Which was, of course, completely ridiculous. They stopped making games like that in the third generation.

Nowadays, three days after a couple friends buy a new release, they’ll go up to each other and ask each other if they’ve beaten it yet.

Back in the third generation, the discussion went more like this:

“Hey, I was playing Contra the other day.”

“Yeah?”

“I got all the way to the fourth stage.

“SWEET!”

“Only took me two years.”

There’s a reason back in those days we as gamers clambored for magazines full of cheat codes, stage selects, invincibility, and, of course, the ‘Holy Grail’ of cartridge games…the notorious Game Genie. The average gamer needed that crap. Nowadays, you don’t. The “Super-Duper-Mondo-Easy Version” is already built into the game. Of course you don’t need cheat codes anymore.

Some people would even say the reason cheat codes, such as the infamous Konami Code, were created was because games like Contra were all but impossible without them. To that, however, I simply smile, chuckle lightly, and then lean over to gently pat the person on the head and tell them: “…You’re thinking like a fifth generation console player, young padawan. You’re acting like the game wants you to win. Very silly of you.”
☆ ☆ ☆ ☆
* [Task requirements]
• a. From the passage about retro video games, list every line of the conversation it presents as typical of the third generation.
• b. Carry the passage about retro video games forward from its final sentence with a few more sentences.

* [Extracted information]
☆ ☆ ☆ ☆
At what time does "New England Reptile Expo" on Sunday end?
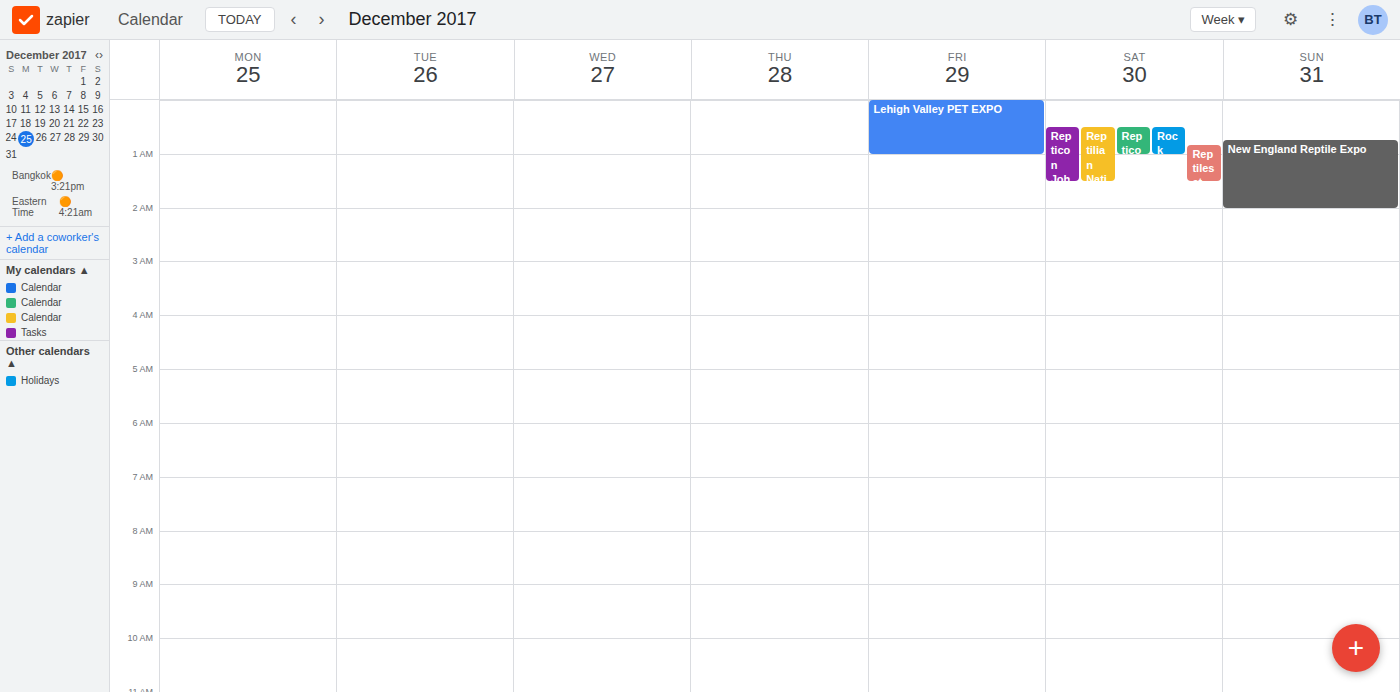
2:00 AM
☆ ☆ ☆ ☆
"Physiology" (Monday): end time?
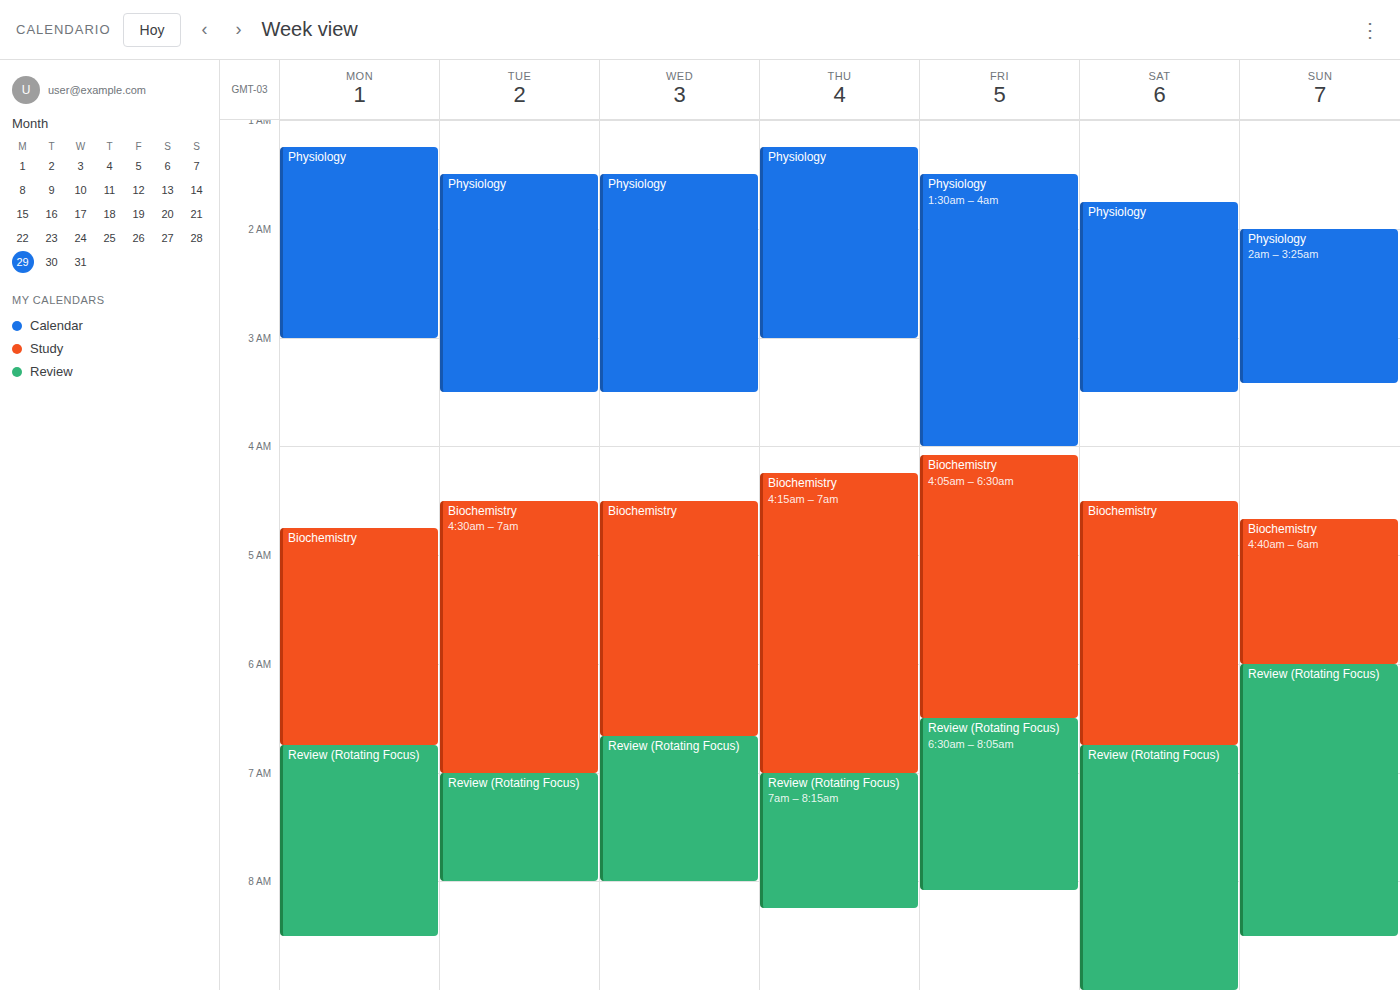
☆ ☆ ☆ ☆
* [Answer list]
• a.
- Hey, I was playing Contra the other day.
- Yeah?
- I got all the way to the fourth stage.
- SWEET!
- Only took me two years.

• b.
So, for you silly young people with your silly ideas of what difficulty is and your silly notion that having more buttons and sticks on a controller somehow makes a game harder instead of easier…I present to you a brief retrospective on yesteryear.

Yes, I shall slip into this rickety old rocking chair and further edify how, yes indeed, “everything was harder when I was a kid”. And it was, too. Chairs were harder. Cars were noiser and less safe. Air was more difficult to breathe. Water rose up out of the faucet and tried to drown you. You had to drag the sun over the horizon and hold it there if you wanted any sunshine. And, of course, games hated you.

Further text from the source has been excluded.